Call the XC compiler to compile the named files. Note that the value of the symbol XFLAGS is not used when XC is explicitly called in this fashion (XFLAGS is used by $update and $omake).

$debug [on|off]

Turn debug mode on or off. If no argument is supplied debug mode is turned on. Turning on debug mode automatically enables verbose mode.

$verbose [on|off]

Turn verbose mode on or off. If no argument is supplied verbose mode is turned on.

5. Error Recovery

mkpkg is implemented in such a way that it is restartable. If a mkpkg operation terminates prematurely for some reason, e.g., because of a compile error, execution error (such as cannot find the mkpkgfile in a subdirectory), interrupt, etc., then the mkpkg command can be repeated after correcting the error, without repeating the operations already completed.
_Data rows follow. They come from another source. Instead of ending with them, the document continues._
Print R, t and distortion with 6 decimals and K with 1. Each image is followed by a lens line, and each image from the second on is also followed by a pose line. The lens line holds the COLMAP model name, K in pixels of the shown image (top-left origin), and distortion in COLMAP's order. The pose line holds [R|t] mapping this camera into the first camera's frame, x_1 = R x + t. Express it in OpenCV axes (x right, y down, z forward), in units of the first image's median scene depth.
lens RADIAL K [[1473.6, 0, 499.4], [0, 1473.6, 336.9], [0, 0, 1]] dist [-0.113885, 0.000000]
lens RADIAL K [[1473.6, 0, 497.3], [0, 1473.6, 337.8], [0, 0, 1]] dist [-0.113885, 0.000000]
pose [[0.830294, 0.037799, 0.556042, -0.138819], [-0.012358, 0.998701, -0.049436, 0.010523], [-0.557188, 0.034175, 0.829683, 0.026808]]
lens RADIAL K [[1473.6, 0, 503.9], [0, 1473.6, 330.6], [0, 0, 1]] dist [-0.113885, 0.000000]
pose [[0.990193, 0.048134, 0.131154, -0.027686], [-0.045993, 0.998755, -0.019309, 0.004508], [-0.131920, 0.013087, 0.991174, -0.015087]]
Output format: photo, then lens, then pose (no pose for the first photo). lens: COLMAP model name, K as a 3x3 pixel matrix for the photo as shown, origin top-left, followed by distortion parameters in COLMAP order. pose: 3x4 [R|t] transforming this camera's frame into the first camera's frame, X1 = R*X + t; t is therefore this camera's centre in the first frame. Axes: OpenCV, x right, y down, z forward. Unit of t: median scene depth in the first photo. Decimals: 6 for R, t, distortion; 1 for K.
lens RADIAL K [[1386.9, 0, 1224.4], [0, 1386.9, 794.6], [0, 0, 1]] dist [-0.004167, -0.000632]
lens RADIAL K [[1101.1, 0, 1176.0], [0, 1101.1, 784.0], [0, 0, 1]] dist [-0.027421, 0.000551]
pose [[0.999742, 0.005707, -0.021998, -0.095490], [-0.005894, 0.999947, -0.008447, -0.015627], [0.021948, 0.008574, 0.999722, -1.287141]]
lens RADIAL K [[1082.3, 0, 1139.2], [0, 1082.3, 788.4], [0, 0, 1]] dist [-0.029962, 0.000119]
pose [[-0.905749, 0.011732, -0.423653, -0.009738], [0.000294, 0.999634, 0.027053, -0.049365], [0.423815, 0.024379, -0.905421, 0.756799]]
If mkpkg is interrupted it may leave checked out files, objects compiled but not yet updated in a library, etc. lying about, but this is harmless and the intermediate files will be cleaned up when the errors have been corrected and the run successfully completes.

Update the current package.

cl> mkpkg

Update the package library but do not relink.

cl> mkpkg libpkg.a

Make a listing of the package.

cl> mkpkg listing

Sample mkpkg-file for the above commands:

# Make my package.
$call relink
$update libpkg.a
$omake x_mypkg.x
$link x_mypkg.o -lxtools
task1.x pkg.h
filea.x pkg.h <fset.h>
!pr task1.x task2.x file[ab].x | vpr -Pvup


generic(1), xc(1).

There is also information in the README.softools in the IRAF documentation directory.


This manual page was taken from the IRAF mkpkg.hlp help file.